*** Opening of SUPPLIED RECORDS ***

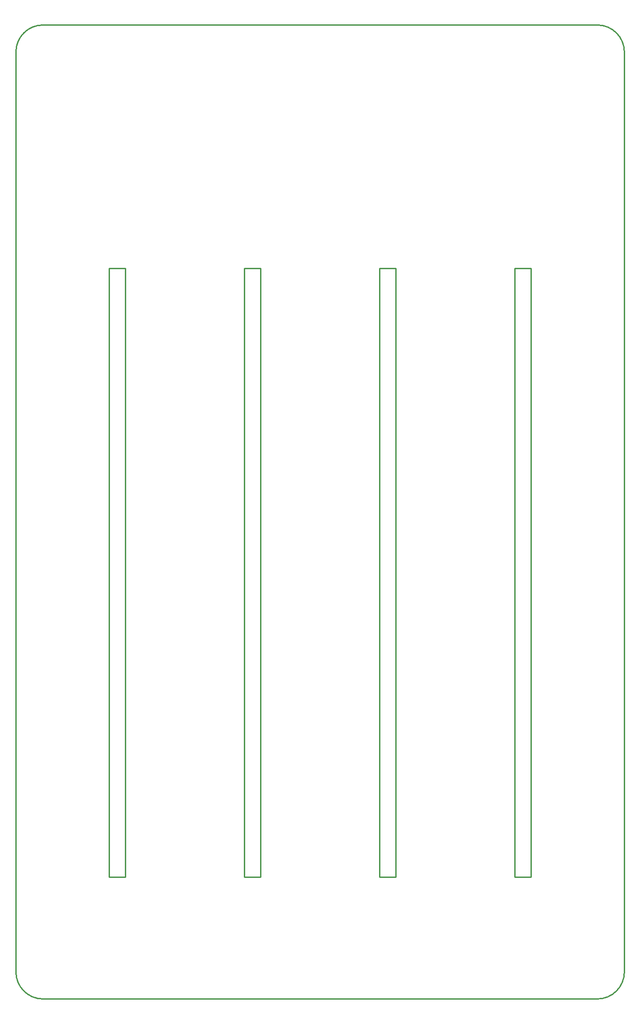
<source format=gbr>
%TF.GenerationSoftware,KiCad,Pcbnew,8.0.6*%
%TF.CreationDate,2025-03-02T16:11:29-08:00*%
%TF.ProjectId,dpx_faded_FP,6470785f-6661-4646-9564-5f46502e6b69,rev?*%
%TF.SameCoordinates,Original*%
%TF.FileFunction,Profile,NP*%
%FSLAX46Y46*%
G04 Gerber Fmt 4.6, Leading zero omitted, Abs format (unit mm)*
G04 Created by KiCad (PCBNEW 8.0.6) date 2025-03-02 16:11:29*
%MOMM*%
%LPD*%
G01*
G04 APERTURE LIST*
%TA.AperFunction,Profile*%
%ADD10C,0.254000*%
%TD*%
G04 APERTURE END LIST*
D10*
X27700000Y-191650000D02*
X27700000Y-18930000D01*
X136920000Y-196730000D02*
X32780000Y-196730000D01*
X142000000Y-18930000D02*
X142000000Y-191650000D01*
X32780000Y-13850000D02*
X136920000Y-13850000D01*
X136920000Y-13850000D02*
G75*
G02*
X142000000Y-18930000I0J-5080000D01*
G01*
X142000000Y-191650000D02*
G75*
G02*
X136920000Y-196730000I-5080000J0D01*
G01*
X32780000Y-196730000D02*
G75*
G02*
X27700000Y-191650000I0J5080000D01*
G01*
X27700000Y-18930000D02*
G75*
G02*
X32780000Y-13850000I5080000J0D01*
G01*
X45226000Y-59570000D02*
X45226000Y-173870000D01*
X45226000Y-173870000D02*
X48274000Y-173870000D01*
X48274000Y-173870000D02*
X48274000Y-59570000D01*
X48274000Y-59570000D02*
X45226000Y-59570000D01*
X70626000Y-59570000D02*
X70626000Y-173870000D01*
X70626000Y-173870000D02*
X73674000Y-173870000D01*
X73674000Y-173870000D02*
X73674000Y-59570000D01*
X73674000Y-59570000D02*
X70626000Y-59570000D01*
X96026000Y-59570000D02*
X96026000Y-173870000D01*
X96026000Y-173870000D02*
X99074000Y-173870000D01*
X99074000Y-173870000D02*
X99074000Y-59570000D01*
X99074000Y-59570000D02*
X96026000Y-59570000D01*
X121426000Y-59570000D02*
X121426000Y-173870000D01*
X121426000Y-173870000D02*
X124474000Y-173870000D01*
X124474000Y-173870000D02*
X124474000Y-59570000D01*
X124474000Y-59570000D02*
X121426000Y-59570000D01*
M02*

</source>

*** Close of SUPPLIED RECORDS ***
*** Opening of SUPPLIED RECORDS ***

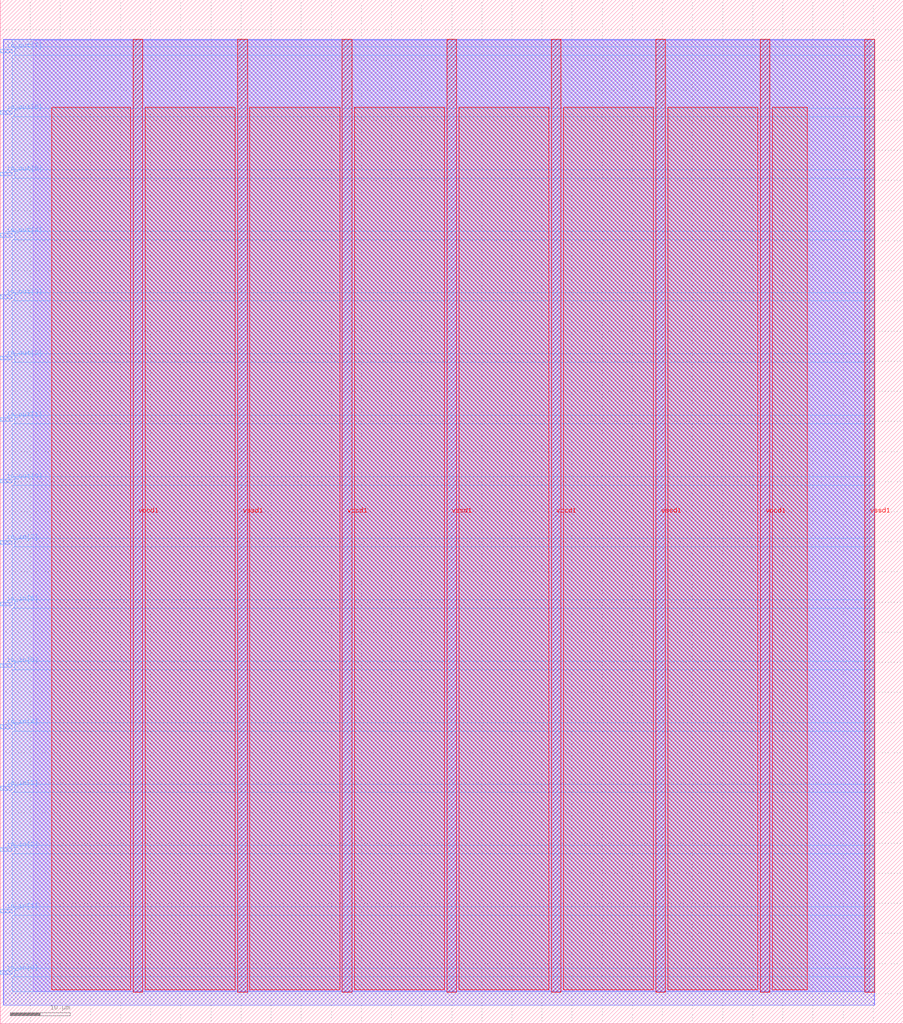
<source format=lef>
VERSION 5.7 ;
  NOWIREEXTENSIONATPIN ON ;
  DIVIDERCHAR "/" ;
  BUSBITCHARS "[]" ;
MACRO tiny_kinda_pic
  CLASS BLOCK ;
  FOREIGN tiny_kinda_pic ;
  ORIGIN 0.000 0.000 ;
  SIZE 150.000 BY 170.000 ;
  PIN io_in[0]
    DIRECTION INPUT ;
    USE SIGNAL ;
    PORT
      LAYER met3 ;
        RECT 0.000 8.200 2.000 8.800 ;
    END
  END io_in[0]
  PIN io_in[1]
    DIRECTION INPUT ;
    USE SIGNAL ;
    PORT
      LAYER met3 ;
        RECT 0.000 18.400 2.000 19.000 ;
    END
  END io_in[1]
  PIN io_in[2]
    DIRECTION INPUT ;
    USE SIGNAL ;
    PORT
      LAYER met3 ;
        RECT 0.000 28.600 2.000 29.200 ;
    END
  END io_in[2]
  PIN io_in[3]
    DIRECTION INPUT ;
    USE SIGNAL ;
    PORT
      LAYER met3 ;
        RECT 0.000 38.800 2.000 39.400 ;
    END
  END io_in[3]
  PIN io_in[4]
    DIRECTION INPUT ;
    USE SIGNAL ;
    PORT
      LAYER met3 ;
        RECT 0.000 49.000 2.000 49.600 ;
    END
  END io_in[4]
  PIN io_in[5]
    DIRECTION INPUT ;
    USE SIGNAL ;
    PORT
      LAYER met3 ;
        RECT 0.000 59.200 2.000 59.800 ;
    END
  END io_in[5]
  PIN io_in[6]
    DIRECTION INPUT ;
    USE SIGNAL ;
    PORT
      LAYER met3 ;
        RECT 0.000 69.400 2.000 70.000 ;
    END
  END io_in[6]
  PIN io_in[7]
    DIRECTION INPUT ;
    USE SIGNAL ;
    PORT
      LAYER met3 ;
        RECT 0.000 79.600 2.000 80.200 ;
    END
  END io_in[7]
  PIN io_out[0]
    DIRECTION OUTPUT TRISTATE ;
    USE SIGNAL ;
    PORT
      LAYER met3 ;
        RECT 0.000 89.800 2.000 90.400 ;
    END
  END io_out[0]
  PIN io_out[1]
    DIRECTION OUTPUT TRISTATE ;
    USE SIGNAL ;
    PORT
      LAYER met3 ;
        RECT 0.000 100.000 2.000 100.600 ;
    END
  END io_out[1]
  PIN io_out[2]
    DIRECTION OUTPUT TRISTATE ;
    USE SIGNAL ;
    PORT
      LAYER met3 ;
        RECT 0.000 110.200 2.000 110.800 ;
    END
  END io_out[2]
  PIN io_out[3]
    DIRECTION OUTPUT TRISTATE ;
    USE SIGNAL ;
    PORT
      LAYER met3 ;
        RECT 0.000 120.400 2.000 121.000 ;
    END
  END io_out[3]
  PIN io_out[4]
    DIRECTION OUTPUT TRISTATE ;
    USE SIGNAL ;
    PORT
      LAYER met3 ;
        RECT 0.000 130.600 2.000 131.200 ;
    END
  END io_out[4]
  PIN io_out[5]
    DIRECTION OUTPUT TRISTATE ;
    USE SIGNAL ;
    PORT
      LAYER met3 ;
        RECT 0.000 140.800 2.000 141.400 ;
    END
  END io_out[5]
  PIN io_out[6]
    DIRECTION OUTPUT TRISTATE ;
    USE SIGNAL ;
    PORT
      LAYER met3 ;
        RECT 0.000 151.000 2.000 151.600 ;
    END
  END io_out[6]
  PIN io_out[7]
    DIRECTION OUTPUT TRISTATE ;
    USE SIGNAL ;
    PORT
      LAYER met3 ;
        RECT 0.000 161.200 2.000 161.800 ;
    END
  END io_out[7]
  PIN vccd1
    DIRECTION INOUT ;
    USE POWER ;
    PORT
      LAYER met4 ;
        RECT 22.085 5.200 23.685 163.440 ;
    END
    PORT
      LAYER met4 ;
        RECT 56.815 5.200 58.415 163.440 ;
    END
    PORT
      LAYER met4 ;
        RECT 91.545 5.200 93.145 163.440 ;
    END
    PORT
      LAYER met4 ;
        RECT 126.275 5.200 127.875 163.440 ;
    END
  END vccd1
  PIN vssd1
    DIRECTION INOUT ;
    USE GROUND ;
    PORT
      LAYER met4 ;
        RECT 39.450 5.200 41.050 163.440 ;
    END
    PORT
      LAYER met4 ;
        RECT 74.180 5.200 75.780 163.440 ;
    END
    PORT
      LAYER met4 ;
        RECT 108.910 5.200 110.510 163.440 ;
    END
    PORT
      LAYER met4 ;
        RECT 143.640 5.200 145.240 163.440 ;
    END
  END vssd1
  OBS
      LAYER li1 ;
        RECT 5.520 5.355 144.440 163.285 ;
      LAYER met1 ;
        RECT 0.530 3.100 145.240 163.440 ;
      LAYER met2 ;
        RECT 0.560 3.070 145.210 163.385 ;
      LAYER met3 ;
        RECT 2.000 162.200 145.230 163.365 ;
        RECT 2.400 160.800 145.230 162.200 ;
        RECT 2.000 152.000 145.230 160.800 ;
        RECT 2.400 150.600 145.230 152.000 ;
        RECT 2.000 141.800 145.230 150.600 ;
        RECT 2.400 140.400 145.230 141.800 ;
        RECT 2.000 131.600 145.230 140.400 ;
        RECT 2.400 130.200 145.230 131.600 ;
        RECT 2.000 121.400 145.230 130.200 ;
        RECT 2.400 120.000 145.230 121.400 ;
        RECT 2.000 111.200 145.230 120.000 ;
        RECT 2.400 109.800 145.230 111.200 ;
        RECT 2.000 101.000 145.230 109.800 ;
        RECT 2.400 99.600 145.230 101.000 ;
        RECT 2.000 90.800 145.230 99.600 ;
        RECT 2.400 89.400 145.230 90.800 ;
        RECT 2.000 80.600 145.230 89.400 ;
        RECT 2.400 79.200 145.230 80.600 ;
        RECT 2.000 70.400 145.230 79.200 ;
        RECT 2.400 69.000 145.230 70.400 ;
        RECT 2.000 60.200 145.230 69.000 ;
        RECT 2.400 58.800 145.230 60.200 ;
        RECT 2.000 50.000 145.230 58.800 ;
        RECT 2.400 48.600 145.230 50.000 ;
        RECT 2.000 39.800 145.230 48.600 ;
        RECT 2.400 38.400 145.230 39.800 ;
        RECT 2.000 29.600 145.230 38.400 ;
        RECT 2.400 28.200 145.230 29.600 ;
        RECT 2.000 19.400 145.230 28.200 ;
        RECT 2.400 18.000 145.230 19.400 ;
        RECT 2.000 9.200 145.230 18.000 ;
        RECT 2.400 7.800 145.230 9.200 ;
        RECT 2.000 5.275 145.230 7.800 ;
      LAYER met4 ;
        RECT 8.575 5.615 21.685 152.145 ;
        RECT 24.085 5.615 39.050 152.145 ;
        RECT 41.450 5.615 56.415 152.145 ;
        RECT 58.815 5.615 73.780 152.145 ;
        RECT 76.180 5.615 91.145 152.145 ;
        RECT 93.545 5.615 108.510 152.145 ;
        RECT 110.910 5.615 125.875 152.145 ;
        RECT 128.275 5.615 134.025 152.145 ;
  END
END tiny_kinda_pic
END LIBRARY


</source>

*** Close of SUPPLIED RECORDS ***

## [YOUR GOAL]
Show every line in the records above that contains the word "Profile".

## [RESPONSE TO THIS TASK]
%TF.FileFunction,Profile,NP*%
%TA.AperFunction,Profile*%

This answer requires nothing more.